As you walk around the perimeter of the park, you come to a Chilean garden (with several monkey puzzles), a South African garden, an Australian garden (with some amazing Brachychitons - both B. acerifolia but also B. rupestris (Queensland bottle tree - with a huge, bulbous trunk), and two separate desert gardens on the west end of the park, with three striking dragon trees (Dracaena draco).
My personal favorite in the garden is a still small wollemi pine (Wollemi nobilis) - the tree that had been thought to have been extinct for hundreds of millions of years - known only from fossil records - until a few dozen of the species were discovered in a ravine near Sydney, Australia. (Hello, Rec Park Department - we need a lot more of these in San Francisco parks!) The wollemi pine is located in the roof's "ancient garden", with ginkgos, cycads and other plants that have graced the earth for millions of years.

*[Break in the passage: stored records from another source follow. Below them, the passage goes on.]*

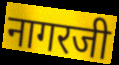
नागरजी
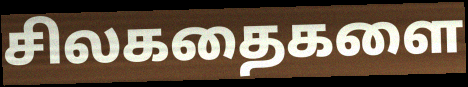
சிலகதைகளை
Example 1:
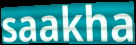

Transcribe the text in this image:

saakha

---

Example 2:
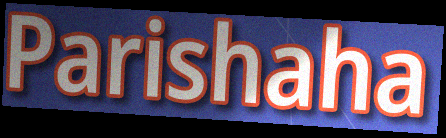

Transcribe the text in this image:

Parishaha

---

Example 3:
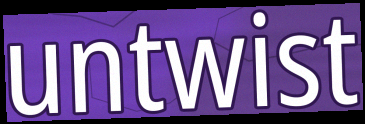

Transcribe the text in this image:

untwist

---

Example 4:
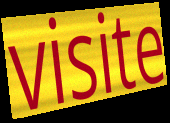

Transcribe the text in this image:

visite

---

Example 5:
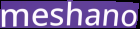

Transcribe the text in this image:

meshano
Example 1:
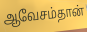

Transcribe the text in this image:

ஆவேசம்தான்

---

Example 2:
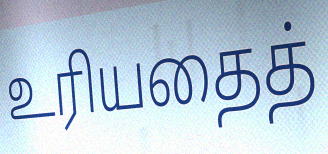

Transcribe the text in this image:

உரியதைத்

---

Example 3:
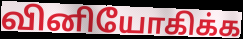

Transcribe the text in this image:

வினியோகிக்க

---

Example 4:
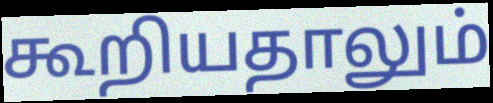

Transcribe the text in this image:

கூறியதாலும்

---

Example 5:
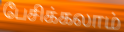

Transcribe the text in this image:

பேசிக்கலாம்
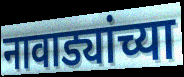
नावाड्यांच्या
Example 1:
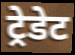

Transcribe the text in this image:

ट्रेडेट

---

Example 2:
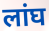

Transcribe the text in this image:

लांघ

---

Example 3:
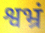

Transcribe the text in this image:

श्वभ्रं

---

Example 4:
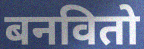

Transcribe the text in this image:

बनवितो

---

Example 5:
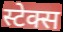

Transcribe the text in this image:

स्टेक्स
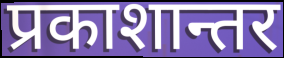
प्रकाशान्तर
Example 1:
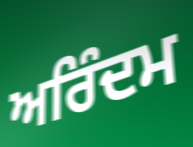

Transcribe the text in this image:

ਅਰਿੰਦਮ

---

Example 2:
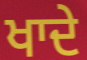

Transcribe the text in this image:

ਖਾਦੇ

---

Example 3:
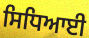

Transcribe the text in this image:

ਸਿਧਿਆਈ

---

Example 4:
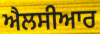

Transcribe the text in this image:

ਐਲਸੀਆਰ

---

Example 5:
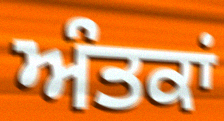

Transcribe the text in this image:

ਅੰਤਕਾਂ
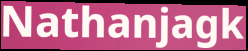
Nathanjagk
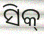
ସିକ୍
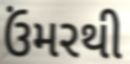
ઉંમરથી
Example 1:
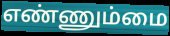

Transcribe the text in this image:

எண்ணும்மை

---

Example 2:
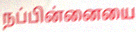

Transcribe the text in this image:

நப்பின்னையை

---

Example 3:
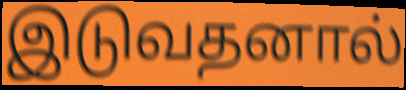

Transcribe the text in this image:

இடுவதனால்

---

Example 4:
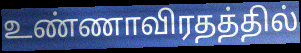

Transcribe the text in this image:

உண்ணாவிரதத்தில்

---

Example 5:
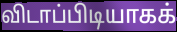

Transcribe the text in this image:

விடாப்பிடியாகக்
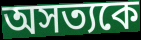
অসত্যকে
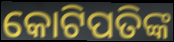
କୋଟିପତିଙ୍କ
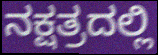
ನಕ್ಷತ್ರದಲ್ಲಿ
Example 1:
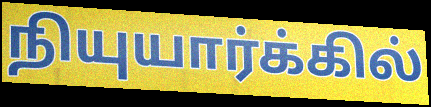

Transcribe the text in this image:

நியுயார்க்கில்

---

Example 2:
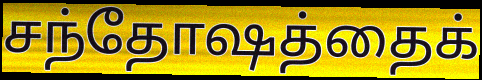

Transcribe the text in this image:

சந்தோஷத்தைக்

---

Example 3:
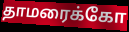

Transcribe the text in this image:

தாமரைக்கோ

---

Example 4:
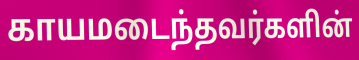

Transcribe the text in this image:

காயமடைந்தவர்களின்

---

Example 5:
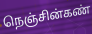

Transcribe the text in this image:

நெஞ்சின்கண்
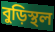
বুড়িস্থল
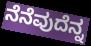
ನೆನೆವುದೆನ್ನ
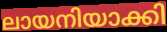
ലായനിയാക്കി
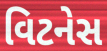
વિટનેસ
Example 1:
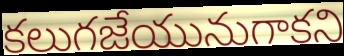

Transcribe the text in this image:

కలుగజేయునుగాకని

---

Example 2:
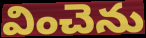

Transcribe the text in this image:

వించెను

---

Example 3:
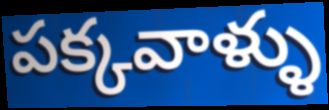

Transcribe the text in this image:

పక్కవాళ్ళు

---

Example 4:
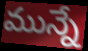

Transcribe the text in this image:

మున్నే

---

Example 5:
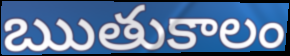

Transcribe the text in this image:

ఋతుకాలం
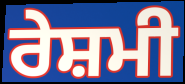
ਰੇਸ਼ਮੀ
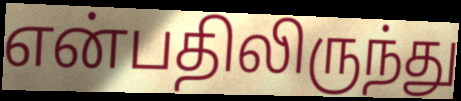
என்பதிலிருந்து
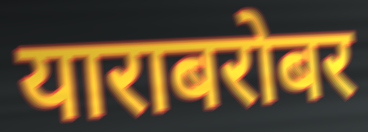
याराबरोबर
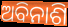
ଅବିନାଶି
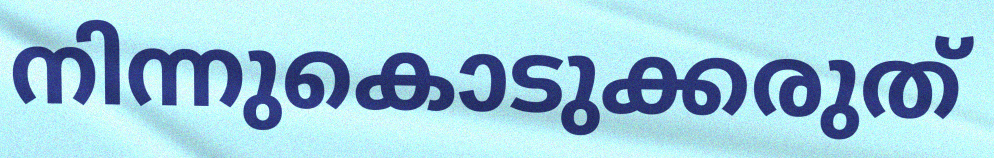
നിന്നുകൊടുക്കരുത്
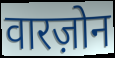
वारज़ोन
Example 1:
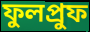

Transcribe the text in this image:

ফুলপ্রুফ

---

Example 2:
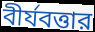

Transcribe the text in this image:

বীর্যবত্তার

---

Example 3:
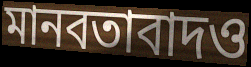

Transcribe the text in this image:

মানবতাবাদও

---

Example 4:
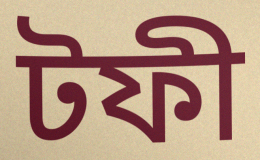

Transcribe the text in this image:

টফী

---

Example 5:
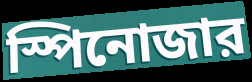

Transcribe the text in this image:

স্পিনোজার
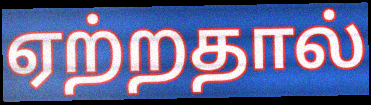
ஏற்றதால்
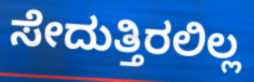
ಸೇದುತ್ತಿರಲಿಲ್ಲ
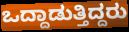
ಒದ್ದಾಡುತ್ತಿದ್ದರು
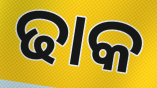
ଢାକ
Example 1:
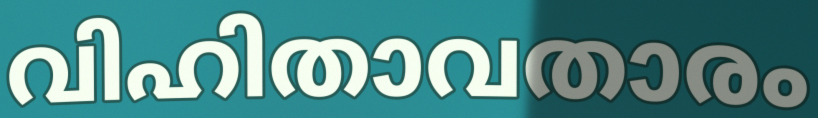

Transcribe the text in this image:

വിഹിതാവതാരം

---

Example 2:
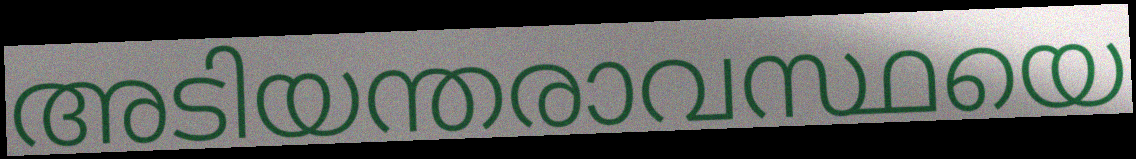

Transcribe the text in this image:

But I think the most spectacular trees in the park are the palms - Greenspan loves palms, and it shows, especially with the majestic Chilean wine palm that is set in a central lawn of the park, not far from pindo palms, some nikau palms (native to New Zealand), various Trachycarpus species (not just our common windmill palm, T. fortunei), a few Brahea species, and on and on and on.... There are probably a dozen palm species here that are rarely or never seen in San Francisco.
So run, don't walk, to see this park when it opens! I just hope that we can keep the Transbay Roof Park in the shape it's in now - it's going to take a lot of work to keep this garden looking as good in 10 years as it does now. I volunteer to be a maintenance docent!